Reading text
Start of Block

Zynga Buys NaturalMotion For $527M, Signaling A New Tack For The Gaming Giant

Zynga has long been famous (or infamous?) for its data-driven approach to game design. The company never focused on building strong character IP, or intellectual property, in favor of releasing games that had been thoroughly funnel-tested.

But now that founding CEO Mark Pincus has stepped aside and let Xbox executive Don Mattrick take the reins, perhaps the company is going in a totally new direction.

Mattrick is sending a big signal on that front today with a $527 million deal to acquire NaturalMotion, the Oxford, U.K.-based gaming company behind franchises like CSR Racing and Clumsy Ninja. The deal involves $391 million in cash and about 39.8 million shares of Zynga stock at yesterday’s price, leaving Zynga with about $1.2 billion in cash and marketable securities on hand. (There is also sad news today, with layoffs for 15 percent of the company’s workforce.)

Torsten Reil, who runs NaturalMotion, doesn’t come from a cookie cutter gaming background.

He had actually been working on his Ph.D. in Complex Systems in Oxford’s zoology department when he decided to go in a totally different direction. He used his biology background to design software that could realistically animate 3D movement. Those products went on to become a middleware business that helped animate games in the Grand Theft Auto franchise and films in the Lord of the Rings trilogy.

Then a few years ago, Reil and NaturalMotion pivoted to building their own games, using their proprietary animation software to make freemium titles like My Horse and most recently, Clumsy Ninja.

End of Block

Records from a collection
Start of Block

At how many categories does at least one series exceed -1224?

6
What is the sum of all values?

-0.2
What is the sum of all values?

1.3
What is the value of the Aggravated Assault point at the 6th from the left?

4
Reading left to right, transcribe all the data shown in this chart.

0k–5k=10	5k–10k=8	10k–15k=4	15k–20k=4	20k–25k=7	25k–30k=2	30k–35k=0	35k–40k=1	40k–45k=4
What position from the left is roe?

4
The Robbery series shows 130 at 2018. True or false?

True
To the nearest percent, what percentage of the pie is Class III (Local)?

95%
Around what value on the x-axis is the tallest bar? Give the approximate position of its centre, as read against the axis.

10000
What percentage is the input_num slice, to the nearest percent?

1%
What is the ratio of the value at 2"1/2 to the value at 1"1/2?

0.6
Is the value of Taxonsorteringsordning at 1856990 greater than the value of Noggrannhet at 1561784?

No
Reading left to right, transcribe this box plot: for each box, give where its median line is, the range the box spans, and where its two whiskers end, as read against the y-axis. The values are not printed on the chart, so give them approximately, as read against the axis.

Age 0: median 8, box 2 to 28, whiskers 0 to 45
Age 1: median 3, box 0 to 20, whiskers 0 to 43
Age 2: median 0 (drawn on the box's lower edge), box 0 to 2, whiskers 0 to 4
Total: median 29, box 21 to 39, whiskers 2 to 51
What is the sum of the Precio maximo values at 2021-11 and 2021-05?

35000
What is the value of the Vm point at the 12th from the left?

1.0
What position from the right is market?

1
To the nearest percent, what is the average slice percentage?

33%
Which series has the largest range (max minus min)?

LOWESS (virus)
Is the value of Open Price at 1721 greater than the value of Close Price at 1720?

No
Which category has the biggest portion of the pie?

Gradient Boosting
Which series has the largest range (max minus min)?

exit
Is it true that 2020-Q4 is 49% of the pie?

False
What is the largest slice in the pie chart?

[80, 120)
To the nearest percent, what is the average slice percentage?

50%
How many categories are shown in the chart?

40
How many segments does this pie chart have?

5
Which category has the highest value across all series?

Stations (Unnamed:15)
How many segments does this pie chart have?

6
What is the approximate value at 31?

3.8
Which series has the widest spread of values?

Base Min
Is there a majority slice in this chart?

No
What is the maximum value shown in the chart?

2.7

End of Block

Tasks
(1) According to the Zynga acquisition article, what share of Zynga's workforce is being laid off?
(2) In the Zynga acquisition article, rewrite the passage between "Mattrick is sending" and "cutter gaming background.", inclusive, substituting "conventional" for "cookie cutter".

Outputs by task
(1) 15 percent

(2)
Mattrick is sending a big signal on that front today with a $527 million deal to acquire NaturalMotion, the Oxford, U.K.-based gaming company behind franchises like CSR Racing and Clumsy Ninja. The deal involves $391 million in cash and about 39.8 million shares of Zynga stock at yesterday’s price, leaving Zynga with about $1.2 billion in cash and marketable securities on hand. (There is also sad news today, with layoffs for 15 percent of the company’s workforce.)

Torsten Reil, who runs NaturalMotion, doesn’t come from a conventional gaming background.